Premièrement, le marché de l'assurance emprunteur permet une large répartition des risques . En effet, le taux de couverture est de 92 % des crédits immobiliers 30 ( * ) . En outre, la part des personnes avec un risque de santé aggravé présentant une demande d'assurés est relativement stable depuis plusieurs années, et devrait nécessairement diminuer si les négociations prévues à l'article 7 aboutissent, ce qui permet une certaine prévisibilité de la fréquence des sinistres.

Deuxièmement, une plus grande mutualisation des risques ne signifie pas une homogénéisation des conditions tarifaires de l'assurance emprunteur . En effet, outre les risques de santé, le coût de l'assurance emprunteur varie également en fonction de l'âge, de la catégorie socio-professionnelle, du caractère fumeur ou non de l'assuré, du montant du prêt, ou encore de la localisation du bien immobilier. Par conséquent, la proposition du rapporteur pour avis vise à supprimer les discriminations tarifaires en fonction de l'état de santé, sans pour autant abandonner le principe d'une tarification individuelle .

Troisièmement, le risque assumé par l'assureur est en réalité d'une durée plus courte que la durée initiale de remboursement du prêt souscrit . Si la durée initiale d'un prêt est en moyenne de 21,1 ans en France en septembre 2021 31 ( * ) , la durée réelle oscille entre 8 et 10 ans 32 ( * ) , le bien étant souvent revendu avant l'échéance du prêt.

Quatrièmement, les auditions menées ont rappelé que la collecte et le traitement d'informations sur la santé des assurés, via le questionnaire médical notamment, se traduisaient par des coûts de gestion conséquents pour les assureurs, qui seraient ainsi réduits par le dispositif proposé.

Enfin, le rapporteur pour avis propose d'assortir la suppression du questionnaire médical de deux conditions cumulatives pour contenir l'exposition des assureurs aux risques.

D'une part, le montant du prêt pour lequel l'assurance emprunteur est souscrite ne peut être supérieur à 200 000 euros, ce qui est de nature à contenir le coût du sinistre à indemniser pour chaque contrat . Ce montant est défini par analogie avec le montant moyen d'un prêt pour l'habitat, qui s'élève à 190 000 euros en septembre 2021. En fixant un seuil à 200 000 euros, près de 77 % des prêts pourraient être souscrits sans devoir remplir de questionnaire médical 33 ( * ) .

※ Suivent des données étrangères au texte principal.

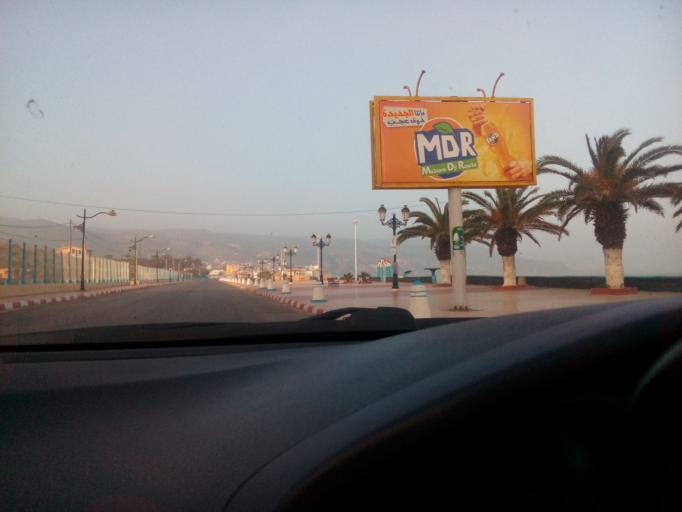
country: DZ
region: Oran
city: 'Ain el Turk
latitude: 35.7060
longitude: -0.8863
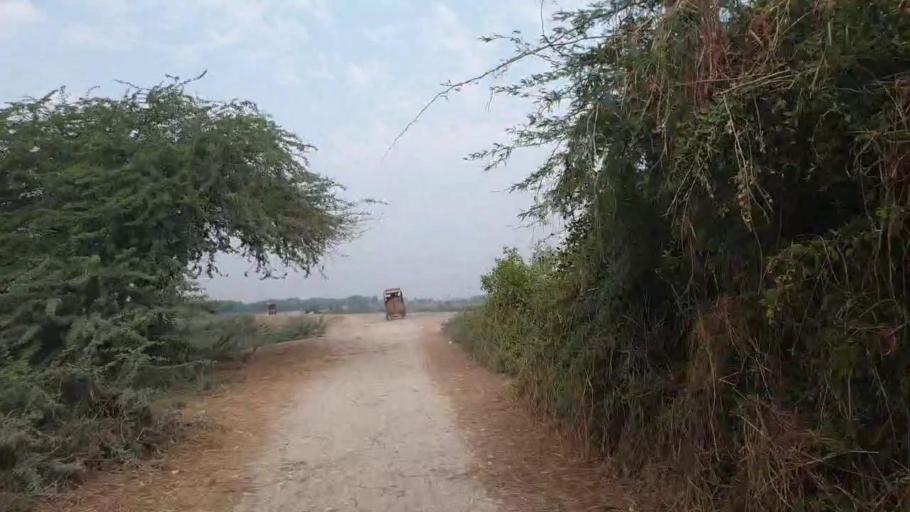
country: PK
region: Sindh
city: Talhar
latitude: 24.8427
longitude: 68.8727
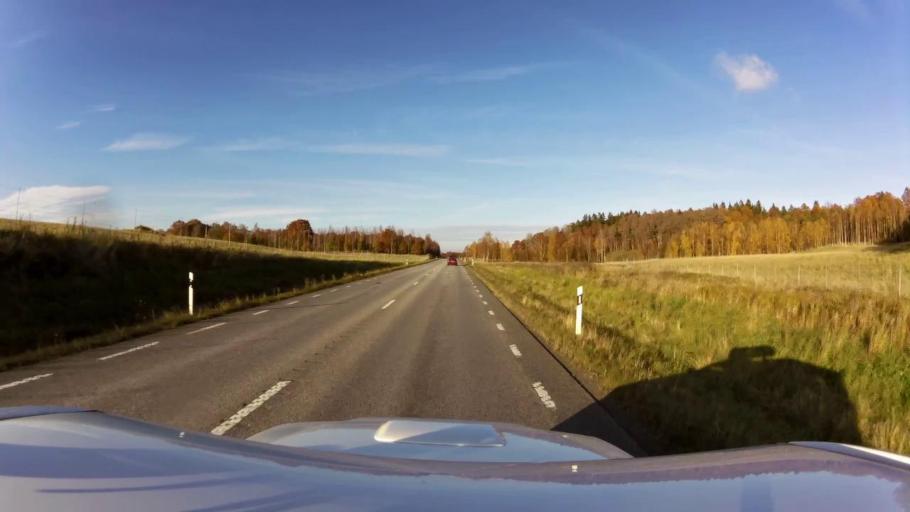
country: SE
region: OEstergoetland
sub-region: Kinda Kommun
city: Rimforsa
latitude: 58.2019
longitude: 15.6682
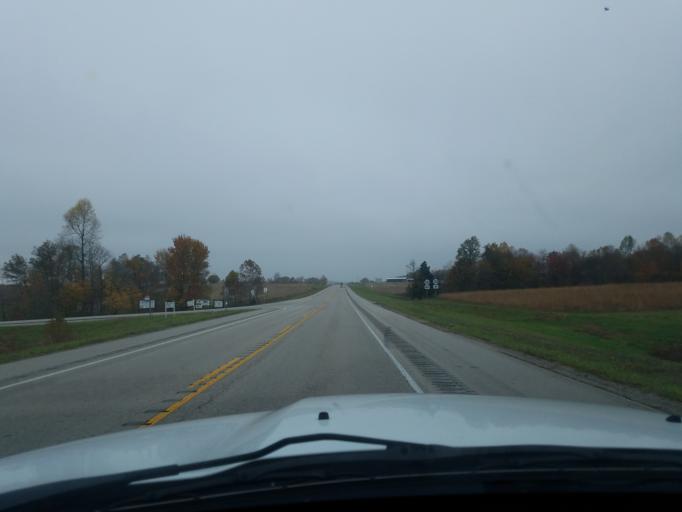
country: US
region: Kentucky
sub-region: Green County
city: Greensburg
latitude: 37.4134
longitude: -85.4939
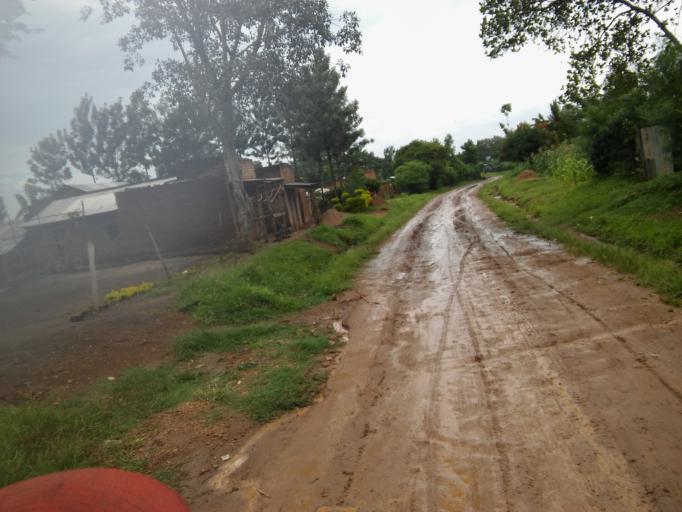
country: UG
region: Eastern Region
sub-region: Mbale District
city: Mbale
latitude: 1.0327
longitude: 34.2001
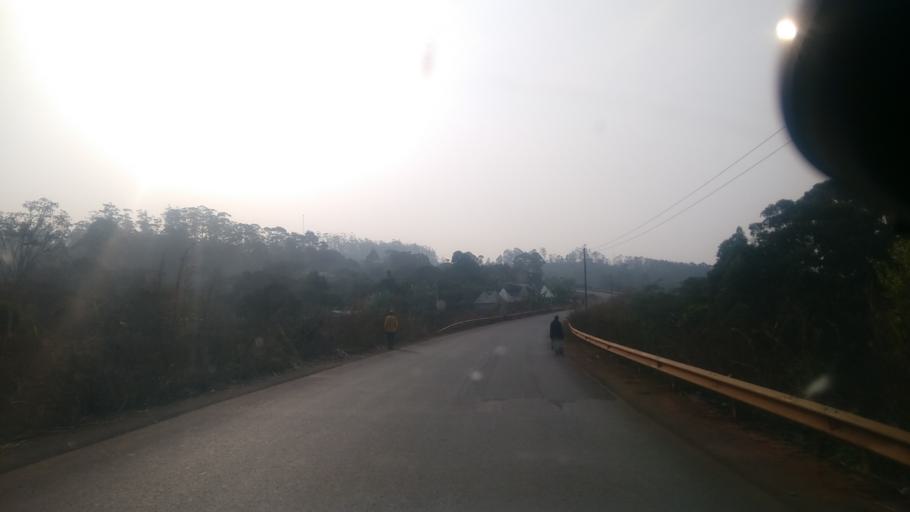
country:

D'autre part, l'échéance de remboursement du prêt doit intervenir avant le soixante-cinquième anniversaire de l'assuré, ce qui correspond à l'âge approximatif de la fin de la vie active . Compte tenu de la maturité initiale des prêts, cette limite d'âge permet a priori de cibler une population encore relativement jeune, présentant un risque aggravé de santé moindre, et qui bénéficie encore de revenus issus de son activité professionnelle.

Sur proposition du rapporteur pour avis, la commission des finances a adopté un amendement COM.37 en ce sens.


* 29 Loi n° 2019-180 du 8 mars 2019 visant à renforcer la prise en charge des cancers pédiatriques par la recherche, le soutien aux aidants familiaux, la formation des professionnels et le droit à l'oubli, article 7 .

* 30 Comité consultatif du secteur financier, Bilan de l'assurance emprunteur , 11 novembre 2020.

* 31 Données de l'ACPR, Suivi mensuel de la production de crédits à l'habitat, septembre 2021.

* 32 D'après les informations transmises au rapporteur pour avis.

* 33 Évaluation de la commission des finances, à partir des données présentes dans le rapport précité du CCSF, p. 38.